As prosecutors, we continue to believe that heinous criminal conduct must be punished severely in a way that advances public safety.

However, punishment must be a result of a fair process that produces valid results in which we have full confidence. It is time to suspend executions in Kentucky until the reforms recommended by a groundbreaking professional study are implemented.

This column is signed by John L. "Jack" Smith, former U.S. Attorney for the Western District of Kentucky; Alexander T. "Sandy" Taft, former U.S. Attorney for the Western District of Kentucky; Stephen B. Pence, former U.S. Attorney for the Western District of Kentucky and former Lt. Governor of the Commonwealth of Kentucky; Marc S. Murphy, former Jefferson County Commonwealth's Attorney; Michael J. "Mike" O'Connell, Jefferson County Attorney; Joe Gutmann, former Jefferson County Assistant Commonwealth's Attorney; Scott C. Cox, former Assistant U.S. Attorney; Larry D. Simon, former Jefferson County Assistant Commonwealth's Attorney; Will Collins, former Letcher County Commonwealth's Attorney; Jeffrey A. Darling, former Fayette County Assistant Commonwealth's Attorney; J. Stewart Schneider, former Boyd County Commonwealth's Attorney.

Tuesday, March 6, 2012

KY SC Feb 23 - James

Joseph Thomas James v. Commonwealth 2010-SC-275  To be published

James was not entitled to a directed verdict for rape. He beat his on again off again girlfriend for hours, and had intercourse with her. She testified that she had sex in an attempt to “calm him down.” James argued that there was no forcible compulsion because the victim consented to sex in order to placate James.  The Court disagreed, holding that James’ act of beating her for hours allowed the jury to conclude she was compelled to engage in intercourse by force or threat of force.

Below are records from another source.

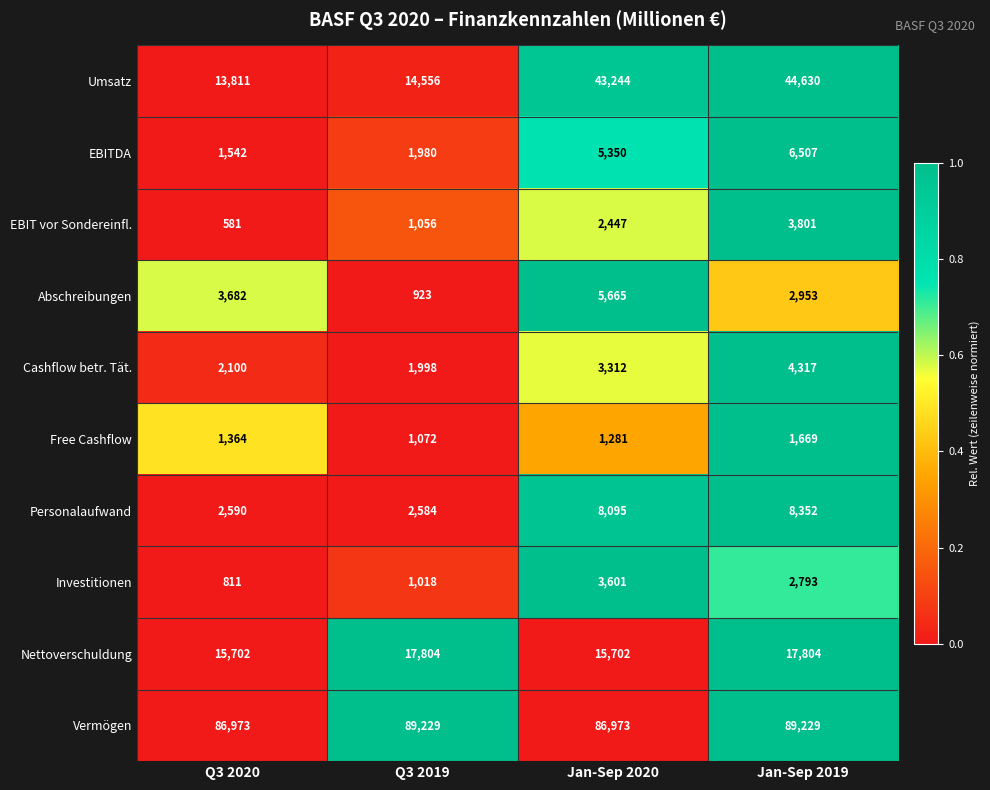

Count the number of categories in the chart.

4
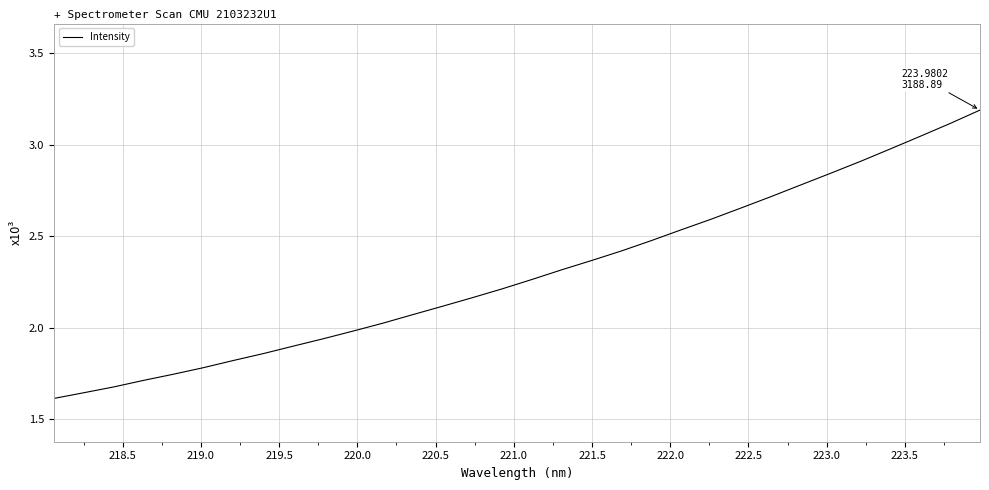

What is the maximum value shown in the chart?

3.2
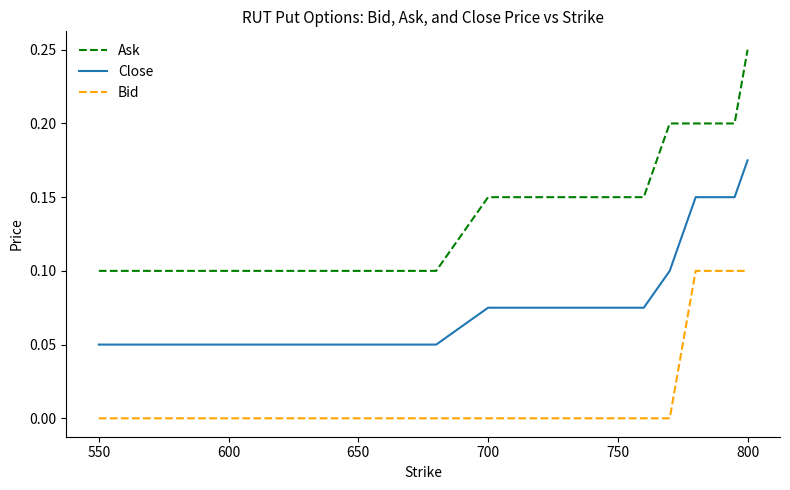

Count the number of data series in this chart.

3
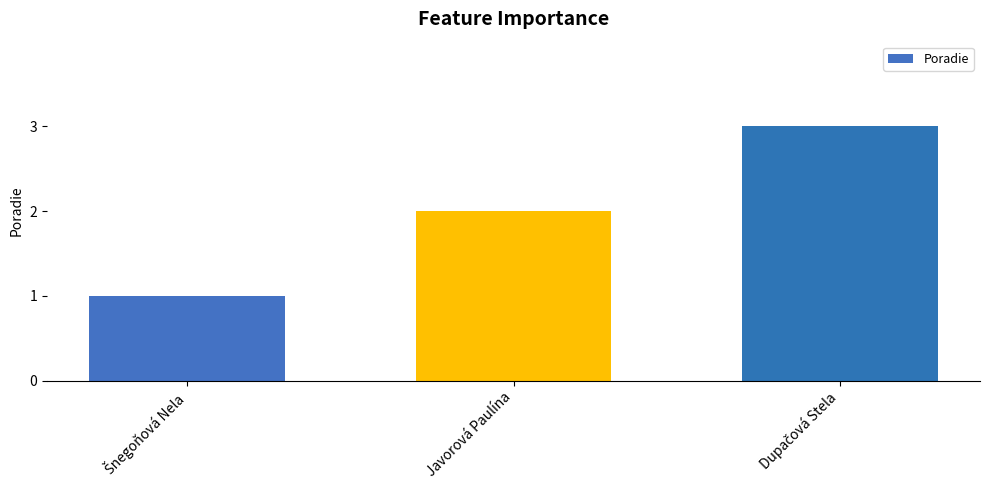

Count the number of categories in the chart.

3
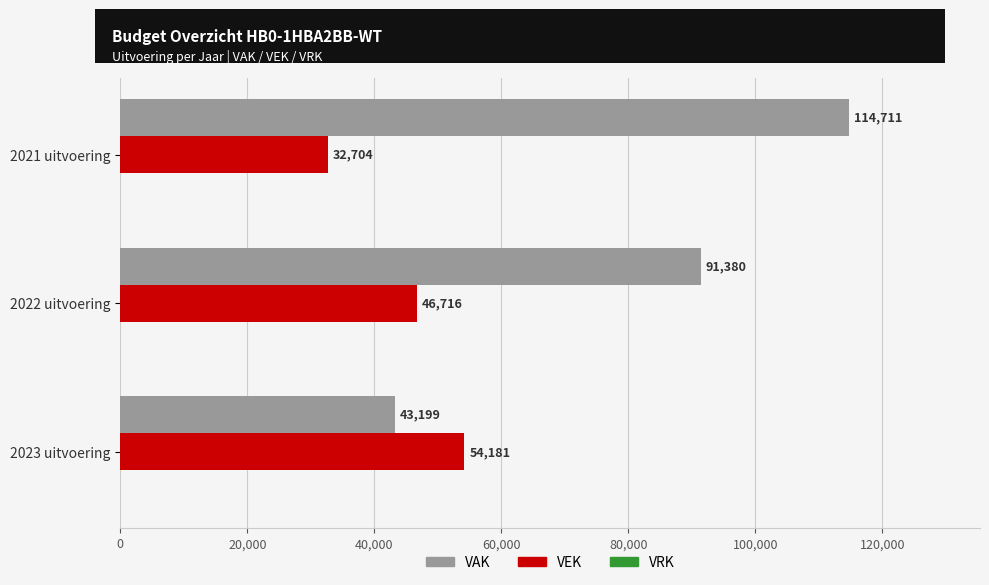

Where is VAK nearest to the value 78955?

2022 uitvoering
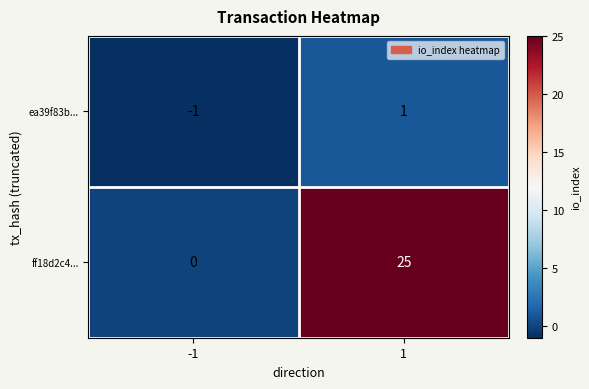

The value of ff18d2c4... at -1 is 0. True or false?

True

                Further, there was no error in admitting the unredacted report of the SANE nurse characterizing the complaining witness as a rape victim. Though the report was inadmissible “triple hearsay,” there was not a specific objection and the error was deemed harmless.  Likewise, the Court found that medical report of the SANE nurse were not formal or made for the purpose of prosecution, thus there was no Confrontation Clause violation.